To-do item: Lines with the word "some" in them are the ones to copy from the records.

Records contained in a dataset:

= Beginning of Section =

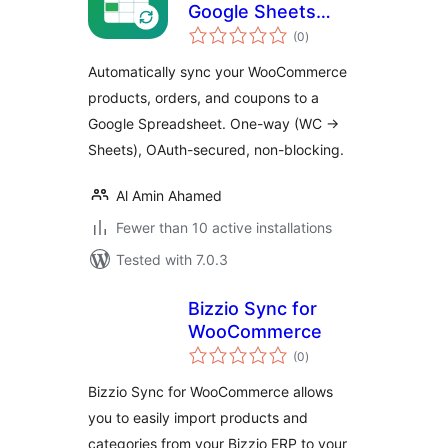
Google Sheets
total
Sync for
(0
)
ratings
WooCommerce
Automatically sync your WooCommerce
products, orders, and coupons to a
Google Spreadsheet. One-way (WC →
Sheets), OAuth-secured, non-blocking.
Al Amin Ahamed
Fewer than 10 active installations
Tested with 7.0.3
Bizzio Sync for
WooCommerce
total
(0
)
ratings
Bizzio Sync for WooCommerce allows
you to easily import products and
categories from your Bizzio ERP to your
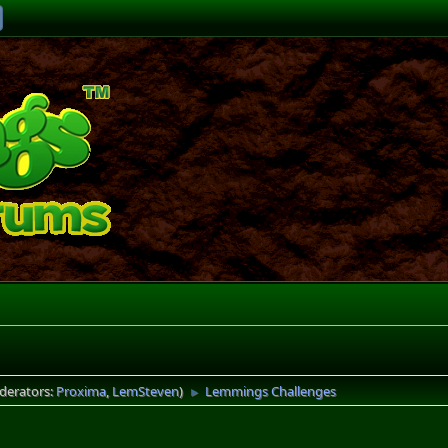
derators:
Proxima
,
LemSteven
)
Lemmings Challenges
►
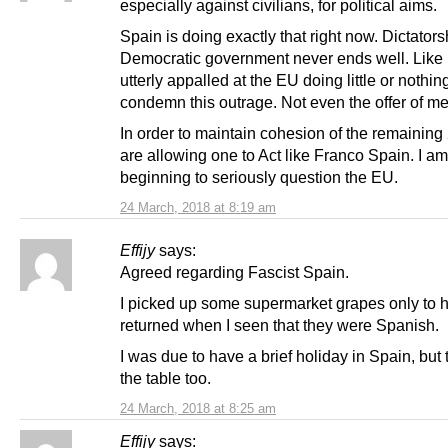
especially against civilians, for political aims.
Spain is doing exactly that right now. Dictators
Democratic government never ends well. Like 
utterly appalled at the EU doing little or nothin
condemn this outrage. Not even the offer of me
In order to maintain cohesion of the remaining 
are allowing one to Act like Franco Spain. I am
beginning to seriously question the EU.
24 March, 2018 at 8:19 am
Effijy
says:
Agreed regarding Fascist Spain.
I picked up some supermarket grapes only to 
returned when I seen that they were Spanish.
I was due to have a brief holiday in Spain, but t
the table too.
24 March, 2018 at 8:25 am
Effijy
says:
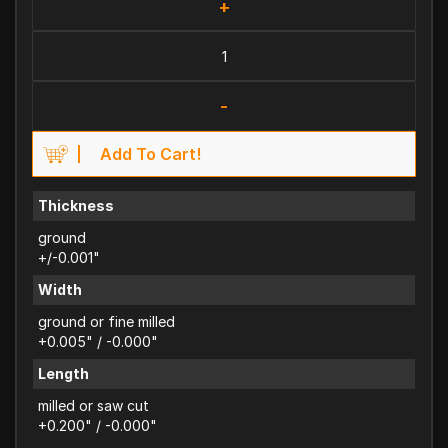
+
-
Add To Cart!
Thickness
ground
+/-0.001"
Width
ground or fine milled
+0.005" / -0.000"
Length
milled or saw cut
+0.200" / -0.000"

= End of Section =
= Beginning of Section =

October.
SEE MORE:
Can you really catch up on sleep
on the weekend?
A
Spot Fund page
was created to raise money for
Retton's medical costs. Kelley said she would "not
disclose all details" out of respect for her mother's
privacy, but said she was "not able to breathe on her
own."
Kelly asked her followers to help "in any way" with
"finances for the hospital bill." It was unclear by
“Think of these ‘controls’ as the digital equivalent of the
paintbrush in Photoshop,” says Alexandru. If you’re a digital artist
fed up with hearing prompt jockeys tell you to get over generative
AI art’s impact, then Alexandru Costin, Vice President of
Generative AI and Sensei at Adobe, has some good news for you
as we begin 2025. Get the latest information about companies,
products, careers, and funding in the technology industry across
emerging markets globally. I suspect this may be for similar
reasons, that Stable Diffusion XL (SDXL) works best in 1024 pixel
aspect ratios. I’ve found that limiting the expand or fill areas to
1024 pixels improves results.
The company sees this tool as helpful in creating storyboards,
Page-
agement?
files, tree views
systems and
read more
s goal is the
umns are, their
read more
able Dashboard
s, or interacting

= End of Section =

Your response:
I picked up some supermarket grapes only to 
Generative AI and Sensei at Adobe, has some good news for you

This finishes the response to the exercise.